■ **Source records**:
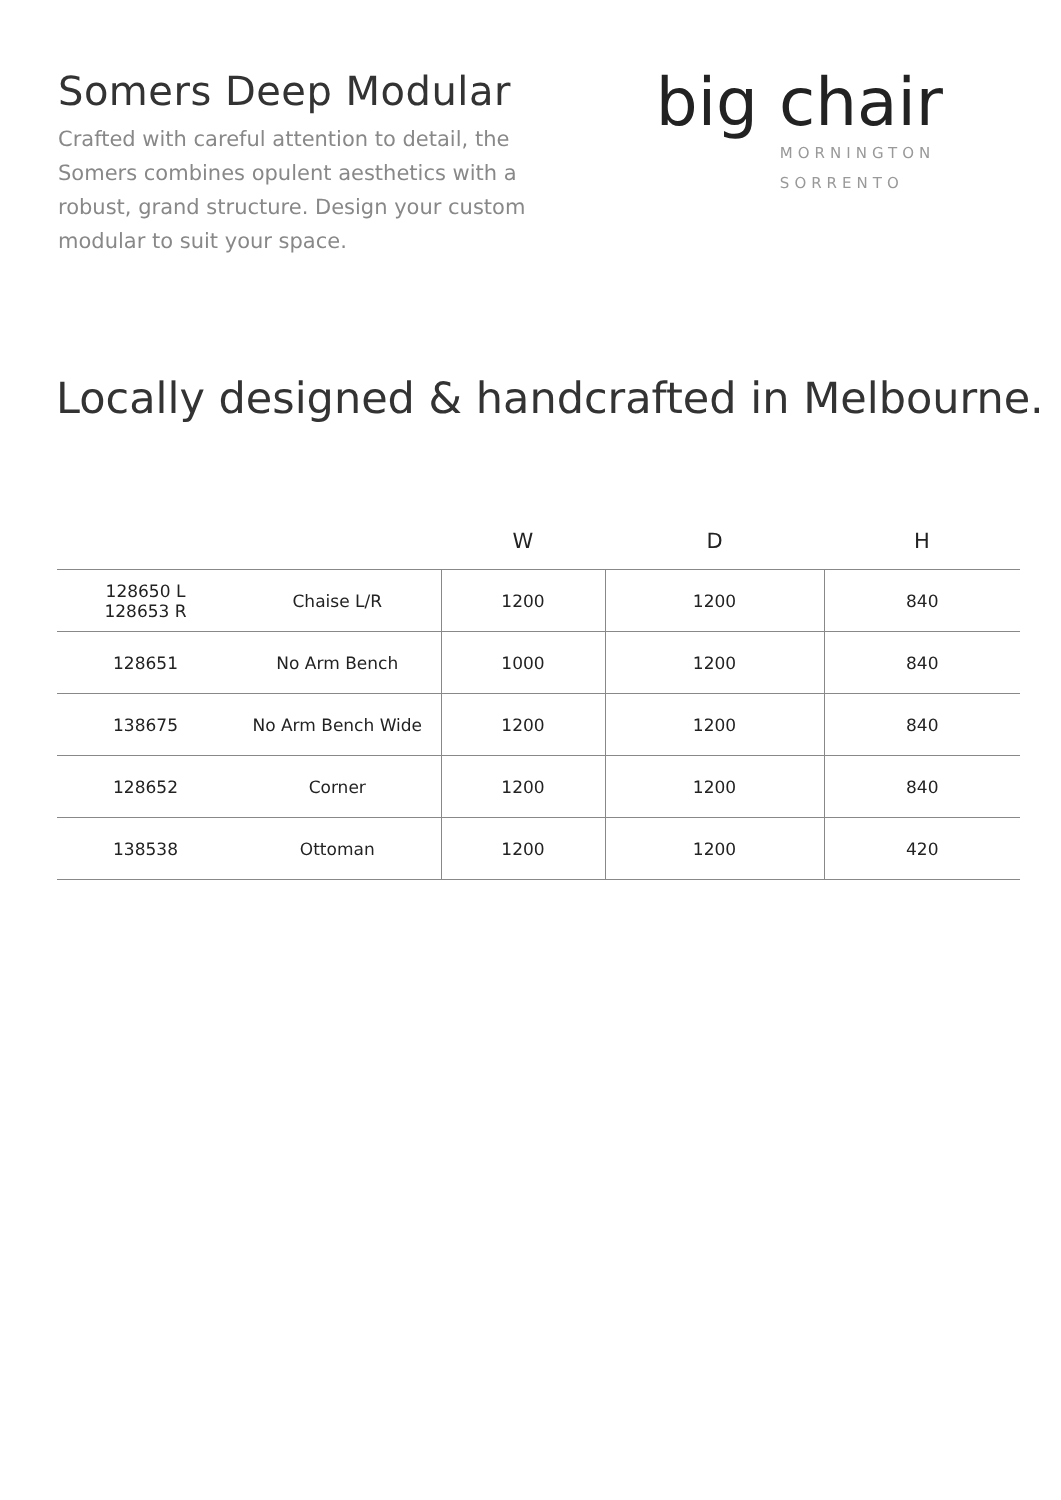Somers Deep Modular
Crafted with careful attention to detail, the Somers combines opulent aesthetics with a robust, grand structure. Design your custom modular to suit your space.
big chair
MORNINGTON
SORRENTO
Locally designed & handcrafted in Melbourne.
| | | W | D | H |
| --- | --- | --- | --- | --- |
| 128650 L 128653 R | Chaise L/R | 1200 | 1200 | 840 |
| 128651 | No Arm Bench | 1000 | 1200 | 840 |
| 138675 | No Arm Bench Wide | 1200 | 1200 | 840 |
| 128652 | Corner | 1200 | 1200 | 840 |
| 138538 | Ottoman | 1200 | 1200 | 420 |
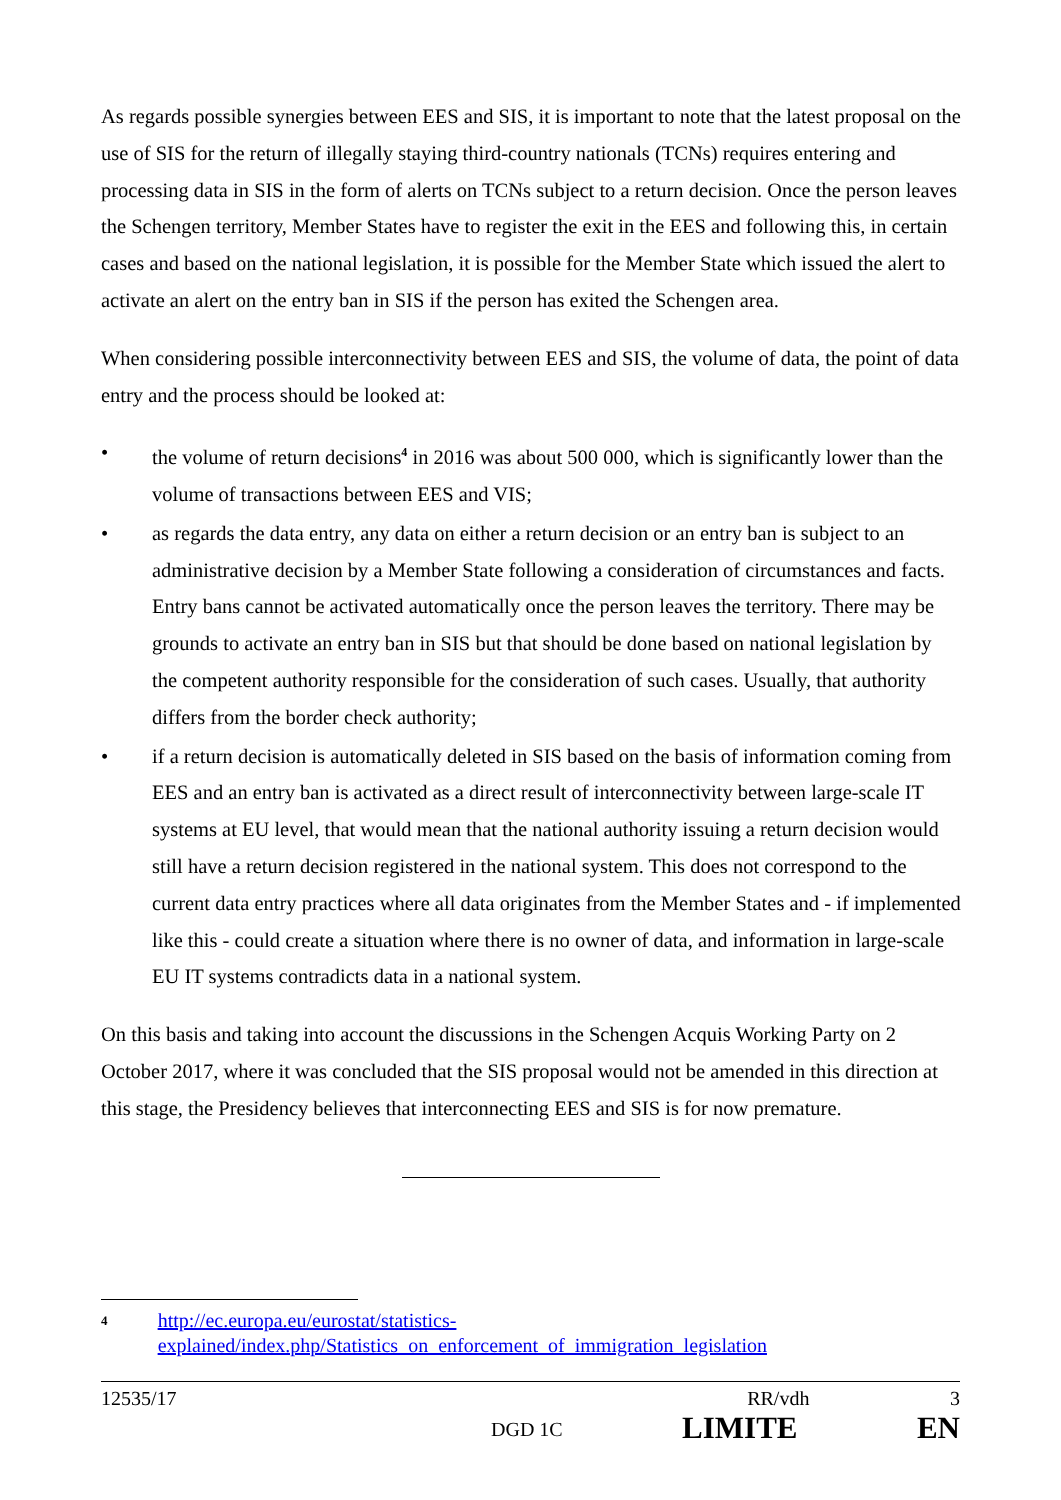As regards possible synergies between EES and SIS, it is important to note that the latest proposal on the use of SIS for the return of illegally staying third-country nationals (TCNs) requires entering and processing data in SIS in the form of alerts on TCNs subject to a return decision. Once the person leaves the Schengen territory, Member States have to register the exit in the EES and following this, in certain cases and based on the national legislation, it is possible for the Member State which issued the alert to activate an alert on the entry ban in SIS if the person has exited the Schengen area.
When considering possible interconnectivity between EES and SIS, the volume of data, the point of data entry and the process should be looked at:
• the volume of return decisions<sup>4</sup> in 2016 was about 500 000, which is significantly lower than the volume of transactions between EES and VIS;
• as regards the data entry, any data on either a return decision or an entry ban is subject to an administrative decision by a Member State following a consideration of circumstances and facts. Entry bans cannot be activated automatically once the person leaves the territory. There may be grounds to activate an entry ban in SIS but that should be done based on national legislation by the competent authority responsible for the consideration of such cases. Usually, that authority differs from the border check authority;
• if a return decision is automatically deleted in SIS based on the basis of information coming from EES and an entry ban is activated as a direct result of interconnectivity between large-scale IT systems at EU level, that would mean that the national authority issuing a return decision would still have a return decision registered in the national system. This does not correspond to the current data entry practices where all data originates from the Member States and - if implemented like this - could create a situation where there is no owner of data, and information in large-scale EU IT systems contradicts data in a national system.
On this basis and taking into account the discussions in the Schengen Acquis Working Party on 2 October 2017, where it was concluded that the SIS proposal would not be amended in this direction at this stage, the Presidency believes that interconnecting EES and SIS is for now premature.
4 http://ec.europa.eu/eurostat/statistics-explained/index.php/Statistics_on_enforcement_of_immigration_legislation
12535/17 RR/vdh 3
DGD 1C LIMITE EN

==

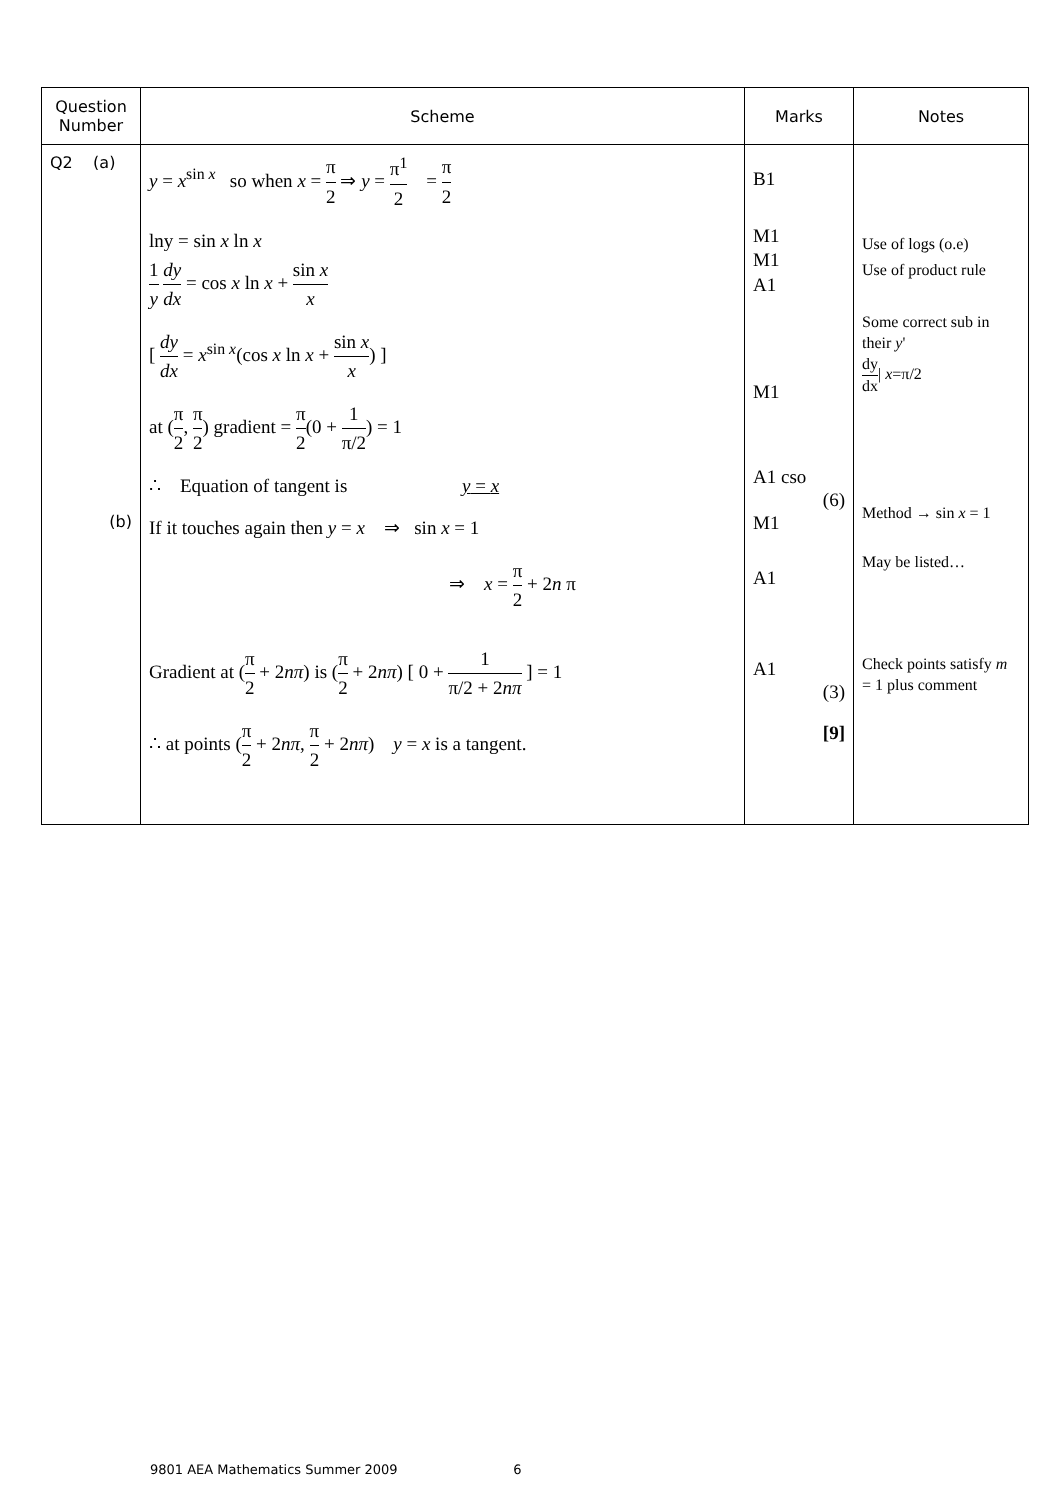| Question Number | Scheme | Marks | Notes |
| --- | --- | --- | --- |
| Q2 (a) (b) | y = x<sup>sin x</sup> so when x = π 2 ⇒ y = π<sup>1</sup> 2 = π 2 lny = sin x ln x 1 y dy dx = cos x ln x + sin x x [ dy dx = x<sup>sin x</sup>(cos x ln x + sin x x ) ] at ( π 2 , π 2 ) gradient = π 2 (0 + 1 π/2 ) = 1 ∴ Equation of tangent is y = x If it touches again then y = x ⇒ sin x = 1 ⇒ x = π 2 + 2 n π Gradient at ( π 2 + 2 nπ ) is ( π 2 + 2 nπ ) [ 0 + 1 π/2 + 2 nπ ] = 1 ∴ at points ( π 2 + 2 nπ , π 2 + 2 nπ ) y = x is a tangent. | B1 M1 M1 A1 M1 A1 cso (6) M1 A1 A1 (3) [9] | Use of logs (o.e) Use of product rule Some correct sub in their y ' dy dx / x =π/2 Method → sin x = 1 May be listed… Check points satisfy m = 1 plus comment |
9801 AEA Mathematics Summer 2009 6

■ **Work order**: Reproduce exactly, with no pictures, the lines above from the one holding "Somers Deep Modular" to the one holding "1200 | 420 |", inclusive.

■ **Solution for this problem**:
Somers Deep Modular
Crafted with careful attention to detail, the Somers combines opulent aesthetics with a robust, grand structure. Design your custom modular to suit your space.
big chair
MORNINGTON
SORRENTO
Locally designed & handcrafted in Melbourne.
| | | W | D | H |
| --- | --- | --- | --- | --- |
| 128650 L 128653 R | Chaise L/R | 1200 | 1200 | 840 |
| 128651 | No Arm Bench | 1000 | 1200 | 840 |
| 138675 | No Arm Bench Wide | 1200 | 1200 | 840 |
| 128652 | Corner | 1200 | 1200 | 840 |
| 138538 | Ottoman | 1200 | 1200 | 420 |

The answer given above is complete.